▶ **AIM**
Restate word for word everything from the start of the rows below down to and including the line containing "v(-73.9, 53.96) *". Leave the pictures out of your answer.

▶ **RECORDED INFORMATION**

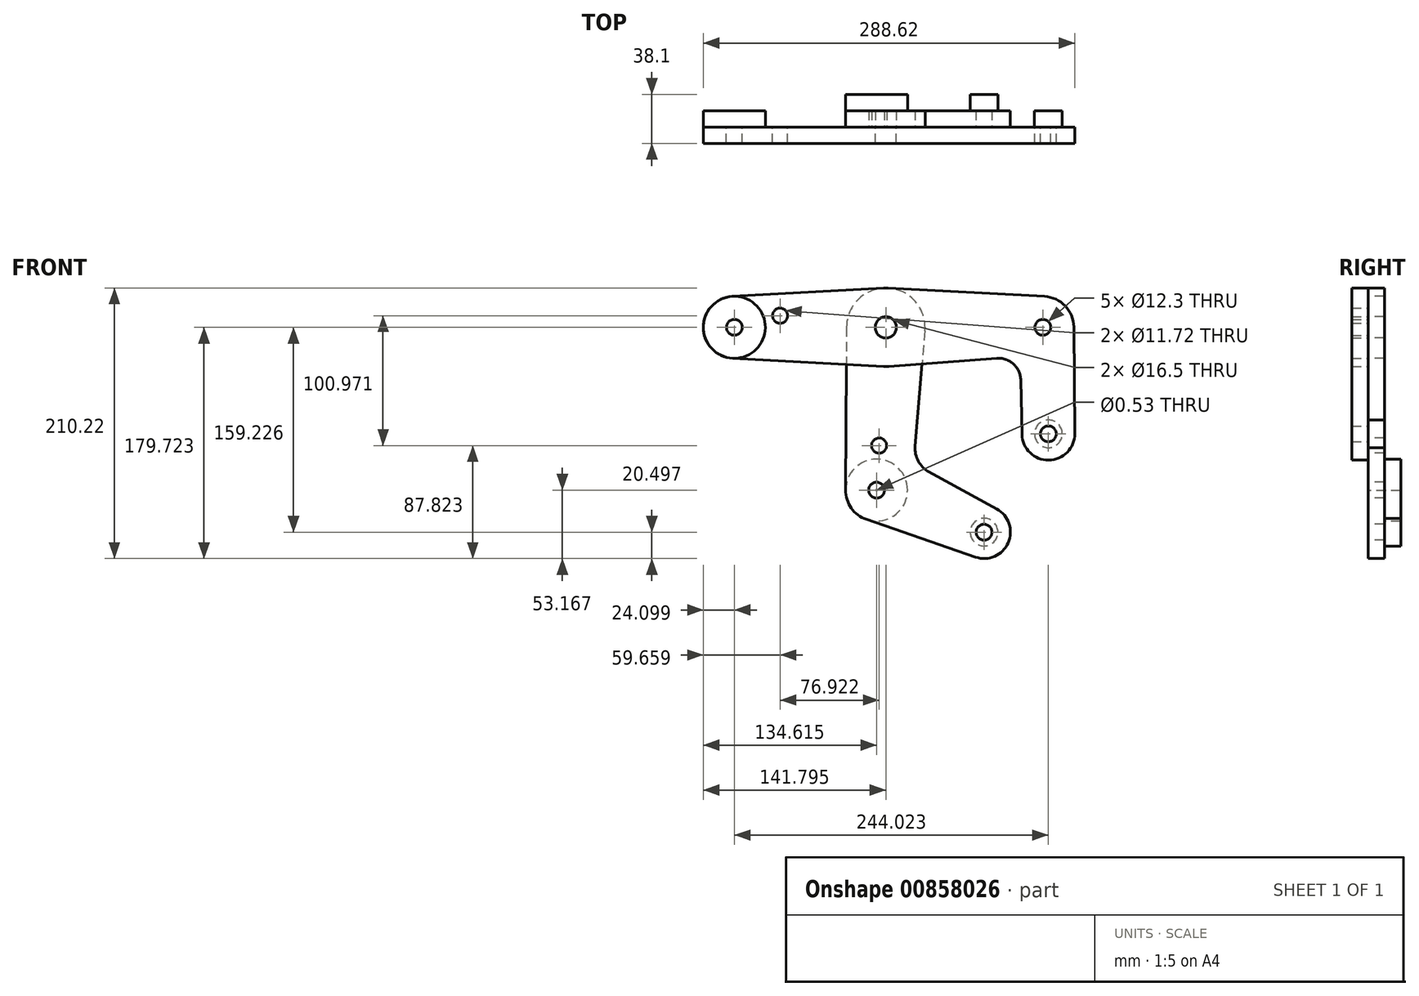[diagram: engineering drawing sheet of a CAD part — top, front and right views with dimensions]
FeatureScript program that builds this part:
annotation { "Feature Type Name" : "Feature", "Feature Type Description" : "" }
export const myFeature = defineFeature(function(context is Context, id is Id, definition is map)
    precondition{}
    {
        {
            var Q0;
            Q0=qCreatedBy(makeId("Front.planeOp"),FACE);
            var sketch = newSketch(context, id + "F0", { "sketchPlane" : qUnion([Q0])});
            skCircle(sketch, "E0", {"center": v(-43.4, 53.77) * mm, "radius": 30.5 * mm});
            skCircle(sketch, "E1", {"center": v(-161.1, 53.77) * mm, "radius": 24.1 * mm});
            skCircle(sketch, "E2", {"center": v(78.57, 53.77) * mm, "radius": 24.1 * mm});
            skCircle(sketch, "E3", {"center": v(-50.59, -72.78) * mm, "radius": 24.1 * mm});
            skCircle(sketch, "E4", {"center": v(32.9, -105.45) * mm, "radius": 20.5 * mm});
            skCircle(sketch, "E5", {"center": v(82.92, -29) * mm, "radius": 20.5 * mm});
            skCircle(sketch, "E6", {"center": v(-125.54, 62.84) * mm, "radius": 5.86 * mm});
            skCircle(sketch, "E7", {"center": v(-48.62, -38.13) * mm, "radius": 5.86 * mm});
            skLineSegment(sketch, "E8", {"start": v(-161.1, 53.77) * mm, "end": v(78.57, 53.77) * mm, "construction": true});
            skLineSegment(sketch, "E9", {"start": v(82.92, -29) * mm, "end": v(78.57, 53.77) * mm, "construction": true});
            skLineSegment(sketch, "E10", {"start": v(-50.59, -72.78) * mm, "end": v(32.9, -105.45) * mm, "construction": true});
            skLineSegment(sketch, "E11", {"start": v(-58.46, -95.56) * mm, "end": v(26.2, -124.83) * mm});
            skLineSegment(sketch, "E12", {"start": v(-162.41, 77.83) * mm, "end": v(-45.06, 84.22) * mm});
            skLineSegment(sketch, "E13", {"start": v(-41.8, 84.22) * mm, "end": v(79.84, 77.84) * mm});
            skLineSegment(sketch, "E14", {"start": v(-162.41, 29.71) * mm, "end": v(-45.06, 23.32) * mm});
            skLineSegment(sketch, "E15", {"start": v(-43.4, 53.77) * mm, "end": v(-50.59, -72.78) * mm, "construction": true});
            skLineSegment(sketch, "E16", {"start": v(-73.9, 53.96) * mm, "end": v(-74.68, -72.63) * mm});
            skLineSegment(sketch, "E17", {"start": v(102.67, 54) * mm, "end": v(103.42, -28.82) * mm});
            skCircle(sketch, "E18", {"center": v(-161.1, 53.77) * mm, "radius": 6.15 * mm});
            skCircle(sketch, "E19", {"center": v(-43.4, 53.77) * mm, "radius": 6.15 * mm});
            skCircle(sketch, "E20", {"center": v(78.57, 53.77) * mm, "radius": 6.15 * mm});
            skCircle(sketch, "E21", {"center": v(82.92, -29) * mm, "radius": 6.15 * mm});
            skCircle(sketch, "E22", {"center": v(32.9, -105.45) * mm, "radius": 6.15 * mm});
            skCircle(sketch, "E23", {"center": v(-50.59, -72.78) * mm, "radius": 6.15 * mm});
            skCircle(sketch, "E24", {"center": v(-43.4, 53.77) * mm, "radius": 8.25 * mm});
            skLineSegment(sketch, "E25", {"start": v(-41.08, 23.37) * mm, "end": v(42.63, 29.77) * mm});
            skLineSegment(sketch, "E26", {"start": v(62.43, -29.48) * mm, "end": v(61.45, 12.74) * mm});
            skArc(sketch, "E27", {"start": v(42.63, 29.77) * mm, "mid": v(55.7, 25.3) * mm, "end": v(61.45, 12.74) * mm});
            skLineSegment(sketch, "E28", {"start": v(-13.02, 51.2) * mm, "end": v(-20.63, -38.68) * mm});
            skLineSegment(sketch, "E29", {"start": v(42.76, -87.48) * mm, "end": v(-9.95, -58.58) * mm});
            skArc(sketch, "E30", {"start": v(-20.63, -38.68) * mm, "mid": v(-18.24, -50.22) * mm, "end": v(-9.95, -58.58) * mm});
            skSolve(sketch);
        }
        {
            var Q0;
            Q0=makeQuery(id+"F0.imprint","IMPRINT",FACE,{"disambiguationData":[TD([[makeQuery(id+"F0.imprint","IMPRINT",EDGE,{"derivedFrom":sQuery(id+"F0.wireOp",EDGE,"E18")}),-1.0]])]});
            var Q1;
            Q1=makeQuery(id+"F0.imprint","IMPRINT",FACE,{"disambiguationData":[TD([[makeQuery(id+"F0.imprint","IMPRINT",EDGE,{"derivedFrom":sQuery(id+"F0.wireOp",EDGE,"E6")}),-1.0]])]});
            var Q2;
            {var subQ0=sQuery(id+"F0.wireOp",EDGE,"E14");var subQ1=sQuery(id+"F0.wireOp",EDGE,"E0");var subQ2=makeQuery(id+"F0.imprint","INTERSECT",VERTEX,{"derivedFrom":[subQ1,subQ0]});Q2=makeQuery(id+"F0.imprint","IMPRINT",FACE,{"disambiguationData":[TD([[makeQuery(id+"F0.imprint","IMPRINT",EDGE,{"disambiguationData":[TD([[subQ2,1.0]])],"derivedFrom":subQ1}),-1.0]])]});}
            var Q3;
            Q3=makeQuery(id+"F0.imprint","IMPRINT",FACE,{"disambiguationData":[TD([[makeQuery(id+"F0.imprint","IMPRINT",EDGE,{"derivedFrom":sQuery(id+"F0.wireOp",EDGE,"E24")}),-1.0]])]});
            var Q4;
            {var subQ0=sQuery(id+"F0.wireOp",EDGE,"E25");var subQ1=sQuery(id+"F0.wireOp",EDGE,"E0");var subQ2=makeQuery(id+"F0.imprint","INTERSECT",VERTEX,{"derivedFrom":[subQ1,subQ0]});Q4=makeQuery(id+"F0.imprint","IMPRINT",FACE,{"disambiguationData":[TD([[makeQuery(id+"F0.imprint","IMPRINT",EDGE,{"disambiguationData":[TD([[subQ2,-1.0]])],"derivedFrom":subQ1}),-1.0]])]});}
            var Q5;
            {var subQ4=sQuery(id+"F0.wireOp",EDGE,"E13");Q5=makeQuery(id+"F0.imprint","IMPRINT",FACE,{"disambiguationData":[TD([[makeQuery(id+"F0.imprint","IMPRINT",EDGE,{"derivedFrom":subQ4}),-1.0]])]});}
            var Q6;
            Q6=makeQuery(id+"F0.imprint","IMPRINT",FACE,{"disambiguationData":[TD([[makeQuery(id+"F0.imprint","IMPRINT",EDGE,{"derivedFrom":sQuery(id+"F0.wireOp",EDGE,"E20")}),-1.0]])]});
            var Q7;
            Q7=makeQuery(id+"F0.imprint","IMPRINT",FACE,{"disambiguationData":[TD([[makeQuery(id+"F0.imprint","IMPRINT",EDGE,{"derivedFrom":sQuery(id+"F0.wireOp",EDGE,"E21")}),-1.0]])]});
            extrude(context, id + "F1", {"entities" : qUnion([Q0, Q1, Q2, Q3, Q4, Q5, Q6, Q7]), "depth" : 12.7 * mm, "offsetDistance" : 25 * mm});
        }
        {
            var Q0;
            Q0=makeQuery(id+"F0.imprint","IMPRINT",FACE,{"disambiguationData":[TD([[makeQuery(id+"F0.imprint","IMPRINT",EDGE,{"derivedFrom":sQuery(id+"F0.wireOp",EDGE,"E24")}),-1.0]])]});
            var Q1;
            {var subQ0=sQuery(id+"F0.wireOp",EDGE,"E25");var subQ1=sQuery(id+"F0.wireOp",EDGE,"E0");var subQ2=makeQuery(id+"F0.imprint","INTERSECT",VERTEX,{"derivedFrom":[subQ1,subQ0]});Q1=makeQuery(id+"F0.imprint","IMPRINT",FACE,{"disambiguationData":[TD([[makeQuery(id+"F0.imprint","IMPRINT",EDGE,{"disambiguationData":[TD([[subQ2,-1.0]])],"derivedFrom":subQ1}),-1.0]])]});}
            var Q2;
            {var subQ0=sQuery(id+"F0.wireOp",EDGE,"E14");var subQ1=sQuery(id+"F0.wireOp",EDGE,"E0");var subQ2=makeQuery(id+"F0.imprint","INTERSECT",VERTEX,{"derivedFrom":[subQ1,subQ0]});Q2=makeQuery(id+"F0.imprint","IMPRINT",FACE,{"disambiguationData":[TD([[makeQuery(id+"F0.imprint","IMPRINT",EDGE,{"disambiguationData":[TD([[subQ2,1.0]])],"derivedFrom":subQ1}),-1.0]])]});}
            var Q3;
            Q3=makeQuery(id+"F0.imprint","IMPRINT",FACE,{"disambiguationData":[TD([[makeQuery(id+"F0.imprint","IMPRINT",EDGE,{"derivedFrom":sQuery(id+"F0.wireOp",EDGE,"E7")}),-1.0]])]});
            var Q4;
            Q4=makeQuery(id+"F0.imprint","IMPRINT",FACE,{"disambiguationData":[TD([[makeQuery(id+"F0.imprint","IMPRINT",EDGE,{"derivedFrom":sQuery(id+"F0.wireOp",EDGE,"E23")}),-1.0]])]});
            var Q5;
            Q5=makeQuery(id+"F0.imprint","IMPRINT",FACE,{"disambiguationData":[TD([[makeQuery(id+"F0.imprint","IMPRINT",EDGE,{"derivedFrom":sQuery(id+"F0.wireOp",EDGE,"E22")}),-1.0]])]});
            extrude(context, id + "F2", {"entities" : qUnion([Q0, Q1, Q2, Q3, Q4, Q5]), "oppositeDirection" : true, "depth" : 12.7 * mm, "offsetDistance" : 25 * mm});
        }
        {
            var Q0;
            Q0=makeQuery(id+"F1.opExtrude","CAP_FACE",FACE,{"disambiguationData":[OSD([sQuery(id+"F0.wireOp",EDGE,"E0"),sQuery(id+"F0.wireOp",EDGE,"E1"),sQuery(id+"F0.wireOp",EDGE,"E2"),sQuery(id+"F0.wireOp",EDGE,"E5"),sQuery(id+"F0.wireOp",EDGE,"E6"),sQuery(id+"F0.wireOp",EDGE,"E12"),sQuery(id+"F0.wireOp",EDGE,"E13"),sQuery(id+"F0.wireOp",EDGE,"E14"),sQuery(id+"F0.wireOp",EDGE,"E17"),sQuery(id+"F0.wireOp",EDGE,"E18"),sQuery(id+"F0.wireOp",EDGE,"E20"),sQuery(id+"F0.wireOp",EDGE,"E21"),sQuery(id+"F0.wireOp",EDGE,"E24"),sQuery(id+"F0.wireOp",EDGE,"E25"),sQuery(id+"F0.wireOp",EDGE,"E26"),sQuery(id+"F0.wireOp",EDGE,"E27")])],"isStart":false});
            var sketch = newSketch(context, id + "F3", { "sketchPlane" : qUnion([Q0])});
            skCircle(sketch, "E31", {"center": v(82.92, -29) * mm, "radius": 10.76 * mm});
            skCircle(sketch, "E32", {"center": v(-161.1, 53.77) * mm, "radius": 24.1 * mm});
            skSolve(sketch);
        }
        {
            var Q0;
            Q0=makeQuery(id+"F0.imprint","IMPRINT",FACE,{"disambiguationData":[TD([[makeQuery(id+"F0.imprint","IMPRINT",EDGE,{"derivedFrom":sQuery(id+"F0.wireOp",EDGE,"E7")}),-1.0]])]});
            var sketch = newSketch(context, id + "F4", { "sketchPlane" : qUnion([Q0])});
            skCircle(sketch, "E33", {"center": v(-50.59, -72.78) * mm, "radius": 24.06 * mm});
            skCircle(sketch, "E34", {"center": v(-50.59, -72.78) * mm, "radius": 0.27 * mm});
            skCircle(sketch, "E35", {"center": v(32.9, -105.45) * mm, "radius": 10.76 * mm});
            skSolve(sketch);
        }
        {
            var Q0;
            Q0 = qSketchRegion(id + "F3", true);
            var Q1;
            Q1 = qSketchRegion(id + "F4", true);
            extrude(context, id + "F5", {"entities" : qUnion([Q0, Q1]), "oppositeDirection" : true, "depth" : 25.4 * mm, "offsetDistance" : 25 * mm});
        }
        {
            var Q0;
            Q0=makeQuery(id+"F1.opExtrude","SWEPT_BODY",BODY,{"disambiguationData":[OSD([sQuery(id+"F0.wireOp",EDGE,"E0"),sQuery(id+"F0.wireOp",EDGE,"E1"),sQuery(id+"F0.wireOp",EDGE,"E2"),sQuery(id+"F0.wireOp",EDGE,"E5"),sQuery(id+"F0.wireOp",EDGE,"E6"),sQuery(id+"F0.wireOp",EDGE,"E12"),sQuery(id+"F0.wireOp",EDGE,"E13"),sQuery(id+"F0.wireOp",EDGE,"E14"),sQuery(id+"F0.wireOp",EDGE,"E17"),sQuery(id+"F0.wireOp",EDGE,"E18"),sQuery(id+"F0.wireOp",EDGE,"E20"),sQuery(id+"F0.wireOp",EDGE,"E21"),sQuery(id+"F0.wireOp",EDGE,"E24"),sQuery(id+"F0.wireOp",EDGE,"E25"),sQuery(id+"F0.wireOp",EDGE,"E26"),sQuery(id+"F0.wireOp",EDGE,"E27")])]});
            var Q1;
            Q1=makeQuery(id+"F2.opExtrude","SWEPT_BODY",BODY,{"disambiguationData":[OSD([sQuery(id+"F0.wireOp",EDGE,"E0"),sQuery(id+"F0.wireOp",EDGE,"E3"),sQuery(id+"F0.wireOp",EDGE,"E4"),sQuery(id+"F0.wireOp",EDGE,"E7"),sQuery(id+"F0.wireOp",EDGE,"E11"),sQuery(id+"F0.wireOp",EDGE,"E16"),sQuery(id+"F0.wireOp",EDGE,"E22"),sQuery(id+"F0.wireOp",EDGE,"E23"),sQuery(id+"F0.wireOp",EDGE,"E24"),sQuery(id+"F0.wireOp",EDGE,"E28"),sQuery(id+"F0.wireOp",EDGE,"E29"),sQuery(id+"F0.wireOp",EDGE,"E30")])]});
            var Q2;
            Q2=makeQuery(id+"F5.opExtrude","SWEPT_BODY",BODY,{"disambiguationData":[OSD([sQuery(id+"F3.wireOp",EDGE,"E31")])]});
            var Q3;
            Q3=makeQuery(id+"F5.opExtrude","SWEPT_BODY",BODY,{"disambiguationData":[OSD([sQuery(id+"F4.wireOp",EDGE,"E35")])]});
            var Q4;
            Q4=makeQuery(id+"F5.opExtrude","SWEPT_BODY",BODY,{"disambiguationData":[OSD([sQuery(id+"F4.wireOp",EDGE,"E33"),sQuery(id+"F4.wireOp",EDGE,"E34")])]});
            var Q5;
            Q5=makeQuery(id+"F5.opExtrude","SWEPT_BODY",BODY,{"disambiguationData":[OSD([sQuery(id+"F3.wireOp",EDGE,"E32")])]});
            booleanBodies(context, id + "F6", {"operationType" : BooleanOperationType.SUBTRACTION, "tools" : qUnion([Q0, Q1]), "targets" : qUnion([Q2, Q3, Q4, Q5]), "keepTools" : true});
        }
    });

▶ **FINAL RESULT**
[diagram: engineering drawing sheet of a CAD part — top, front and right views with dimensions]
FeatureScript program that builds this part:
annotation { "Feature Type Name" : "Feature", "Feature Type Description" : "" }
export const myFeature = defineFeature(function(context is Context, id is Id, definition is map)
    precondition{}
    {
        {
            var Q0;
            Q0=qCreatedBy(makeId("Front.planeOp"),FACE);
            var sketch = newSketch(context, id + "F0", { "sketchPlane" : qUnion([Q0])});
            skCircle(sketch, "E0", {"center": v(-43.4, 53.77) * mm, "radius": 30.5 * mm});
            skCircle(sketch, "E1", {"center": v(-161.1, 53.77) * mm, "radius": 24.1 * mm});
            skCircle(sketch, "E2", {"center": v(78.57, 53.77) * mm, "radius": 24.1 * mm});
            skCircle(sketch, "E3", {"center": v(-50.59, -72.78) * mm, "radius": 24.1 * mm});
            skCircle(sketch, "E4", {"center": v(32.9, -105.45) * mm, "radius": 20.5 * mm});
            skCircle(sketch, "E5", {"center": v(82.92, -29) * mm, "radius": 20.5 * mm});
            skCircle(sketch, "E6", {"center": v(-125.54, 62.84) * mm, "radius": 5.86 * mm});
            skCircle(sketch, "E7", {"center": v(-48.62, -38.13) * mm, "radius": 5.86 * mm});
            skLineSegment(sketch, "E8", {"start": v(-161.1, 53.77) * mm, "end": v(78.57, 53.77) * mm, "construction": true});
            skLineSegment(sketch, "E9", {"start": v(82.92, -29) * mm, "end": v(78.57, 53.77) * mm, "construction": true});
            skLineSegment(sketch, "E10", {"start": v(-50.59, -72.78) * mm, "end": v(32.9, -105.45) * mm, "construction": true});
            skLineSegment(sketch, "E11", {"start": v(-58.46, -95.56) * mm, "end": v(26.2, -124.83) * mm});
            skLineSegment(sketch, "E12", {"start": v(-162.41, 77.83) * mm, "end": v(-45.06, 84.22) * mm});
            skLineSegment(sketch, "E13", {"start": v(-41.8, 84.22) * mm, "end": v(79.84, 77.84) * mm});
            skLineSegment(sketch, "E14", {"start": v(-162.41, 29.71) * mm, "end": v(-45.06, 23.32) * mm});
            skLineSegment(sketch, "E15", {"start": v(-43.4, 53.77) * mm, "end": v(-50.59, -72.78) * mm, "construction": true});
            skLineSegment(sketch, "E16", {"start": v(-73.9, 53.96) * mm, "end": v(-74.68, -72.63) * mm});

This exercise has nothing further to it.